API_TOKEN = os.environ["API_TOKEN"]

r = requests.get(
    f"{CONTROL_PLANE_BASE_URL}/v0/dedicated_endpoints",
    headers={"Authorization": f"Bearer {API_TOKEN}"},
)
r.raise_for_status()
print(json.dumps(r.json(), indent=2))

Delete endpoint

Deletes an endpoint permanently.
DELETE /v0/dedicated_endpoints/{endpoint_id}
This is a permanent action.
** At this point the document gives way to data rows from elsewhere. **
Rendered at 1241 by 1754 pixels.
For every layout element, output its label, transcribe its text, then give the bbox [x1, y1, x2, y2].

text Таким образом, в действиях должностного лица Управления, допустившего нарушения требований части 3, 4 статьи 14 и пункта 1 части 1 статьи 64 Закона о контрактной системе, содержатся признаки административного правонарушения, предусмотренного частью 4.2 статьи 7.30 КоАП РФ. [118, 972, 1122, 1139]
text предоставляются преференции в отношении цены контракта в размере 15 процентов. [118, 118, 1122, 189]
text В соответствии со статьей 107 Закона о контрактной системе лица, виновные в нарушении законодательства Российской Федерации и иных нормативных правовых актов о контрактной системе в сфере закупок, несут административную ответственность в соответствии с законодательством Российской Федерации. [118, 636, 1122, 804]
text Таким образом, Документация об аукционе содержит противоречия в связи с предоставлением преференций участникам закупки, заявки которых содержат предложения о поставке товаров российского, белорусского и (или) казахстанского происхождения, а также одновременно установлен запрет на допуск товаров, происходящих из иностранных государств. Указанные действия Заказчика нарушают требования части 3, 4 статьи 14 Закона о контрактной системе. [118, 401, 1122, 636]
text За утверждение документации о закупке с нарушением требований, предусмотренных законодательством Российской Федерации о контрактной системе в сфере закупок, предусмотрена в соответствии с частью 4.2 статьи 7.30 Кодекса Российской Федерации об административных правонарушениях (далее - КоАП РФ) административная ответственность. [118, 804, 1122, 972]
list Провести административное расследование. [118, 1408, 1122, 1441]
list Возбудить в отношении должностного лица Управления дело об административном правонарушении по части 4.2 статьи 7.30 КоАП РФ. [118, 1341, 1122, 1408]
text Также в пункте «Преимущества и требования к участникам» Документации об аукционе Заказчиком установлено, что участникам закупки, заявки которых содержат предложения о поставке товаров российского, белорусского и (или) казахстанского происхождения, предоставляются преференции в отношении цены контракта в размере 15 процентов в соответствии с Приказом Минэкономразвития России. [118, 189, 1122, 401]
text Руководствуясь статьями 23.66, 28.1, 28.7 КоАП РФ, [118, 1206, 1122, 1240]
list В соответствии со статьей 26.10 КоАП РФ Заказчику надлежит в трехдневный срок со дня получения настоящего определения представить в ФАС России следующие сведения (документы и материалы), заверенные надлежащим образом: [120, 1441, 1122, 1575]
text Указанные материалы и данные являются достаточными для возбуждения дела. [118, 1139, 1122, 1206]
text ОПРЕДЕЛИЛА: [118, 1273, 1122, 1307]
The GPUs associated with min_replicas are released for other users.
import os, requests

CONTROL_PLANE_BASE_URL = "https://api.tokenfactory.nebius.com"
API_TOKEN = os.environ["API_TOKEN"]
endpoint_id = "<endpoint_id>"

r = requests.delete(
    f"{CONTROL_PLANE_BASE_URL}/v0/dedicated_endpoints/{endpoint_id}",
    headers={"Authorization": f"Bearer {API_TOKEN}"},
)
print(r.status_code)
r.raise_for_status()

Endpoint Observability

Observability

Check out Observability Documentation section here

Troubleshooting

StatusTypical causeFix
401 UnauthorizedMissing/invalid tokenEnsure Authorization: Bearer ... is set and token is active
403 ForbiddenToken lacks permissionUse a token with dedicated endpoint permissions
404 Not FoundEndpoint not ready, wrong inference domain, or wrong routing_keyWait for readiness; use correct inference base URL for the endpoint region; pass routing_key exactly as returned
409 ConflictCapacity or config conflictChoose a supported GPU/region combo from templates or reduce max replicas
422 Unprocessable EntityInvalid payload valuesValidate fields against templates (gpu types, flavors, regions, counts)

Billing and Accessibility Policy for Dedicated Endpoints

  • A dedicated endpoint is considered active, accessible, and billable when at least one replica is running
  • When one or more replicas are running, the endpoint is available to serve traffic and billing charges apply
  • When zero replicas are running, the endpoint is not accessible and billing charges do not apply
  • Billing is driven by GPU capacity implied by your scaling settings. This may vary depending on your custom contract or work order.